_What you have to do_:
Copy out, from the data below, each line in which the word "Track" occurs.

____________

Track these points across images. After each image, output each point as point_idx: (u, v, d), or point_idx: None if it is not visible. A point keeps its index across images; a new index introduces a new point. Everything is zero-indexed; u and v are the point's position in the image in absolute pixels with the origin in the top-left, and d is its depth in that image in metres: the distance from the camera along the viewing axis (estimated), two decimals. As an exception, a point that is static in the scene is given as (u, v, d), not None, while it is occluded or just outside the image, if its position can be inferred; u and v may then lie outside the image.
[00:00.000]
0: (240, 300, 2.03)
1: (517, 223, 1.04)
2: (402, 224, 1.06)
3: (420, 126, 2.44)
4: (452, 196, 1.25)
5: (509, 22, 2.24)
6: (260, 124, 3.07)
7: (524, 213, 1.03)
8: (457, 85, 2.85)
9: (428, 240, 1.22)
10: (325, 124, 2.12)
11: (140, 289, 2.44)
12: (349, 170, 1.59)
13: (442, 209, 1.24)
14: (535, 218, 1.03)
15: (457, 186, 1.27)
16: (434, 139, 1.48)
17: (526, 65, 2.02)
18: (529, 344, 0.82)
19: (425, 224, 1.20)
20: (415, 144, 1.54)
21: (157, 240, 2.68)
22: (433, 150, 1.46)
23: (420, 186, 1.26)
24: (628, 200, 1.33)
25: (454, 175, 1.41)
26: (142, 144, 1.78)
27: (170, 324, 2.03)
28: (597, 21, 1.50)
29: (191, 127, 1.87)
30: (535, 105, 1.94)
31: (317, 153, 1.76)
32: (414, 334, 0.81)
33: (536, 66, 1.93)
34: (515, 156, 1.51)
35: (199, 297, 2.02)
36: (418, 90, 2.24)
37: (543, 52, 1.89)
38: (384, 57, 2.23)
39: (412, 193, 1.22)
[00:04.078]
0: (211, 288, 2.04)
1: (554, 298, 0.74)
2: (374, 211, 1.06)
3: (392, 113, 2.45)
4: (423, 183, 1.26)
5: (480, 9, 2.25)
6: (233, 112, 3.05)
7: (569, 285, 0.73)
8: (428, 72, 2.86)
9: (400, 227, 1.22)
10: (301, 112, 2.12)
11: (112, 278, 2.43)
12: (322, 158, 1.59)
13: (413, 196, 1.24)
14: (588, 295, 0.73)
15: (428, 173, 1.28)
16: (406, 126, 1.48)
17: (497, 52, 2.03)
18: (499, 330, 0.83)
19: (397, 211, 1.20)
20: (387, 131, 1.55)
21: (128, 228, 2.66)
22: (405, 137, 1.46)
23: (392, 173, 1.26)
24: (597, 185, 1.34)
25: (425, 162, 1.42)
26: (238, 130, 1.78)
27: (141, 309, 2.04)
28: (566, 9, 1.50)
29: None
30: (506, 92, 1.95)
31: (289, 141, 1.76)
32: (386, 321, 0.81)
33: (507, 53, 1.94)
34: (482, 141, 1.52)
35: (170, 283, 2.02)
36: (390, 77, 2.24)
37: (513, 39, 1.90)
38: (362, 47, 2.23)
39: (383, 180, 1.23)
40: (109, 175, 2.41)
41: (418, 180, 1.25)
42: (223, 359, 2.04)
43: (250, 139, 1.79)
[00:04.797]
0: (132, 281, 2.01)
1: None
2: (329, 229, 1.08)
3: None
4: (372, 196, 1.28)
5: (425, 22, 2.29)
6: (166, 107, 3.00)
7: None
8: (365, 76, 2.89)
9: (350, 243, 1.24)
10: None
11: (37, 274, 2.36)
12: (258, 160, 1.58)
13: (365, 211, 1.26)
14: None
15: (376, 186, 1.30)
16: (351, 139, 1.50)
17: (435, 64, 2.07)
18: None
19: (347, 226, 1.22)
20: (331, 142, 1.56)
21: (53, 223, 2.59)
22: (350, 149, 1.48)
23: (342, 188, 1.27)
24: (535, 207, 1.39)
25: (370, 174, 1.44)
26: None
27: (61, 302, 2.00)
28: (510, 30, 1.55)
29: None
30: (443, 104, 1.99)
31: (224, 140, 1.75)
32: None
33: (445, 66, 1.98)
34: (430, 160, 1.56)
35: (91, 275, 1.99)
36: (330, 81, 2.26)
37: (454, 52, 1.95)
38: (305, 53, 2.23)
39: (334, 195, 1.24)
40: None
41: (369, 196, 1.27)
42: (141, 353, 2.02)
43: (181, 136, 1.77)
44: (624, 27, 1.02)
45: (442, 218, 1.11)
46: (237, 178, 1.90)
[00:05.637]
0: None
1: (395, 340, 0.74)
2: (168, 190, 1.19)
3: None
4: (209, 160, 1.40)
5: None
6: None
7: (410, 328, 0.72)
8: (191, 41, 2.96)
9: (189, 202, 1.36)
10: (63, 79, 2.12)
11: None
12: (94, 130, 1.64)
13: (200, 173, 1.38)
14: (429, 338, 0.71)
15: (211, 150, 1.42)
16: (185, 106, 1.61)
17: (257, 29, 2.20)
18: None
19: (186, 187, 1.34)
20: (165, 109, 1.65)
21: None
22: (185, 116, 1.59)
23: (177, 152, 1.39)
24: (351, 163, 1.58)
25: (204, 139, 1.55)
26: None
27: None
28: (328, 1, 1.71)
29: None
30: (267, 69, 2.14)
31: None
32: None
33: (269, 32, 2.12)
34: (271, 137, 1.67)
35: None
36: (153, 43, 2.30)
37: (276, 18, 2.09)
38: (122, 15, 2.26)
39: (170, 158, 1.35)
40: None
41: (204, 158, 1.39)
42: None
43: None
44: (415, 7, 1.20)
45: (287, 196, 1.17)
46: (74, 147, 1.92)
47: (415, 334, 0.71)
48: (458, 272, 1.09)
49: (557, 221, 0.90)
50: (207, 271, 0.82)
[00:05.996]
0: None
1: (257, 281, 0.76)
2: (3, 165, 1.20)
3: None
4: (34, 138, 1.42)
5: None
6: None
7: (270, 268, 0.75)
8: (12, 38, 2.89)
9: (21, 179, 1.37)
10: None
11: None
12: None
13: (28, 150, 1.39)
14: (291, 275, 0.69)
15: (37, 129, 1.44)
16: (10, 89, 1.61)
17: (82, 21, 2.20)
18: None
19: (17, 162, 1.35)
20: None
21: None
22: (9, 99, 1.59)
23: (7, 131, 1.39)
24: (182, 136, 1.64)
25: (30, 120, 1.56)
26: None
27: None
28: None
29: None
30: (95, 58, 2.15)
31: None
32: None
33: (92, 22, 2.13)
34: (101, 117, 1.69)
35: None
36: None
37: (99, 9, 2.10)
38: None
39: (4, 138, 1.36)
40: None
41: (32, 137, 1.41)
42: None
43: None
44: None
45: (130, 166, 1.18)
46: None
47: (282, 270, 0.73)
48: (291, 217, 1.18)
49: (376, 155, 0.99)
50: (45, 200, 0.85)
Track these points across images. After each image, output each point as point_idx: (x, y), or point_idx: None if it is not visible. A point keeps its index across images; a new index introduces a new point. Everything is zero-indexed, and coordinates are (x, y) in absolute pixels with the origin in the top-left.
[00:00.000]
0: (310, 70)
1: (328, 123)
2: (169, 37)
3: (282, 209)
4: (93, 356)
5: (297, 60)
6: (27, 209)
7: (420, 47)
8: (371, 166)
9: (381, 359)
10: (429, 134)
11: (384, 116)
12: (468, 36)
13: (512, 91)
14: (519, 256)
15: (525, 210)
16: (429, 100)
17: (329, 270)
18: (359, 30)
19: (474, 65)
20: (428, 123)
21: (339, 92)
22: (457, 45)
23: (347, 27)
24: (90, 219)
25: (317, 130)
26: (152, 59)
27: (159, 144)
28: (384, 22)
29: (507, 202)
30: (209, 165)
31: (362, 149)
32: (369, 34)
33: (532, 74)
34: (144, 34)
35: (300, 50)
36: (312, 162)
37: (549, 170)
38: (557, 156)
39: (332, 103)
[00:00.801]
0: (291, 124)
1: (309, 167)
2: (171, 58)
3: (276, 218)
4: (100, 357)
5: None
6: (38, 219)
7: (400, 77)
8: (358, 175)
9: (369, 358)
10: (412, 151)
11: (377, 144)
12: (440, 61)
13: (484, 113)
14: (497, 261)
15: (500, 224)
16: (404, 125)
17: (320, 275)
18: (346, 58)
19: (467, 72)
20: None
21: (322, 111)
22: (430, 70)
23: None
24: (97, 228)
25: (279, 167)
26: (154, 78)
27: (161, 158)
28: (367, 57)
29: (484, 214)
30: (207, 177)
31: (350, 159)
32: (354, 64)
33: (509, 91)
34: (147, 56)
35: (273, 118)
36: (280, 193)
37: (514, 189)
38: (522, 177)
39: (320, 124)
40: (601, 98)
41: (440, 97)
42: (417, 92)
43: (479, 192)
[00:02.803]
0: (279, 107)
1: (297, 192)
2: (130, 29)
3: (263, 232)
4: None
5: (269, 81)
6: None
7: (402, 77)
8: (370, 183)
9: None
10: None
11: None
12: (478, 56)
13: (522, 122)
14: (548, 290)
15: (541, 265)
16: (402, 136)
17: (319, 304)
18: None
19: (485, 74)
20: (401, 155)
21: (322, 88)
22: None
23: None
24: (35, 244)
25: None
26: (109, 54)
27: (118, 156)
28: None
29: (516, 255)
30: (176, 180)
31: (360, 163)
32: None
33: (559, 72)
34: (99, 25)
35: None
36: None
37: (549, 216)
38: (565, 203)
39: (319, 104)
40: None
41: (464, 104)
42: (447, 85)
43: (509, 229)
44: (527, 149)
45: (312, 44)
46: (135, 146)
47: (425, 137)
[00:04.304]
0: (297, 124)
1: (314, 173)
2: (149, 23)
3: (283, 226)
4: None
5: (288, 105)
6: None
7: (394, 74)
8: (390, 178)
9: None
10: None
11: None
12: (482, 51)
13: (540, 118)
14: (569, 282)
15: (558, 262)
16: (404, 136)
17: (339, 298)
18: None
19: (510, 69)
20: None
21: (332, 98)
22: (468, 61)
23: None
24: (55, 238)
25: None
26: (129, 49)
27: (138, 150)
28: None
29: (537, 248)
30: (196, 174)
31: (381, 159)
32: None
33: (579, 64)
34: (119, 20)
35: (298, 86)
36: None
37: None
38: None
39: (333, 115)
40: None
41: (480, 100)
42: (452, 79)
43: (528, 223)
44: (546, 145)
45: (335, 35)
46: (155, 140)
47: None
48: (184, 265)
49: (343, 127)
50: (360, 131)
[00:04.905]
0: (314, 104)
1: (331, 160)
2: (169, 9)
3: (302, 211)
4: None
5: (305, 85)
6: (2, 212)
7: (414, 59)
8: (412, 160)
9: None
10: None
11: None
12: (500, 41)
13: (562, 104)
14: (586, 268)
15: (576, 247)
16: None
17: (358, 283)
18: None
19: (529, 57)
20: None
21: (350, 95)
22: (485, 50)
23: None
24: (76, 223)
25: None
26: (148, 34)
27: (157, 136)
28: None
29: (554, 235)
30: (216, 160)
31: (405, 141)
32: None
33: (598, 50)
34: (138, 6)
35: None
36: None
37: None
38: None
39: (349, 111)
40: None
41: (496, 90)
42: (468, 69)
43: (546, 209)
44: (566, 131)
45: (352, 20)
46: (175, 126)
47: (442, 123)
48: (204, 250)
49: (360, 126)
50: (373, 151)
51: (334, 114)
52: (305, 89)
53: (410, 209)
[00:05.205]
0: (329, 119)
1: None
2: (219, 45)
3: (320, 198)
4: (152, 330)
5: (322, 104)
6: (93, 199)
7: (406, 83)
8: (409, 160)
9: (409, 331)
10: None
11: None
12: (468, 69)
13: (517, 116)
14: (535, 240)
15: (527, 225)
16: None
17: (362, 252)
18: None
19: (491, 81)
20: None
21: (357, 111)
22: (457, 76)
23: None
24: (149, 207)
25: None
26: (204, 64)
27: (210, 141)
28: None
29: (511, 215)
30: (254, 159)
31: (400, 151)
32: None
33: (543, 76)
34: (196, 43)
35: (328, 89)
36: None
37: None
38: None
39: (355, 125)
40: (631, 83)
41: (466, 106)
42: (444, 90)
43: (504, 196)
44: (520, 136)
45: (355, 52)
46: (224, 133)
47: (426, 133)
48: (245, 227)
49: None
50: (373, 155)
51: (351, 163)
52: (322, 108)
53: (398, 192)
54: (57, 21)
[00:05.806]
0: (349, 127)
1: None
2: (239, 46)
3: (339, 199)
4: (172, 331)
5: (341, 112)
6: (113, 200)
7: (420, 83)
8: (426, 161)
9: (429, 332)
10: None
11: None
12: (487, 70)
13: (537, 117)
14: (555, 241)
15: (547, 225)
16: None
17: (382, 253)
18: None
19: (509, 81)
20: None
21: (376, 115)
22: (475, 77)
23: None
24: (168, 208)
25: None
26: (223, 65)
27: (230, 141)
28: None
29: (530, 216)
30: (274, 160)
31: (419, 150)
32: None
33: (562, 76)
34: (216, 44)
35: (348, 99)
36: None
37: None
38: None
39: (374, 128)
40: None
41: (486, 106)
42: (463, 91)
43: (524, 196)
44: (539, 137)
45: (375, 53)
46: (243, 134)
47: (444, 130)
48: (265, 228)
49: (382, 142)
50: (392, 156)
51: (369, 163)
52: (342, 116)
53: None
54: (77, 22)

____________

_Solution to this exercise_:
Track these points across images. After each image, output each point as point_idx: (u, v, d), or point_idx: None if it is not visible. A point keeps its index across images; a new index introduces a new point. Everything is zero-indexed; u and v are the point's position in the image in absolute pixels with the origin in the top-left, and d is its depth in that image in metres: the distance from the camera along the viewing axis (estimated), two decimals. As an exception, a point that is static in the scene is given as (u, v, d), not None, while it is occluded or just outside the image, if its position can be inferred; u and v may then lie outside the image.
Track these points across images. After each image, output each point as point_idx: (x, y), or point_idx: None if it is not visible. A point keeps its index across images; a new index introduces a new point. Everything is zero-indexed, and coordinates are (x, y) in absolute pixels with the origin in the top-left.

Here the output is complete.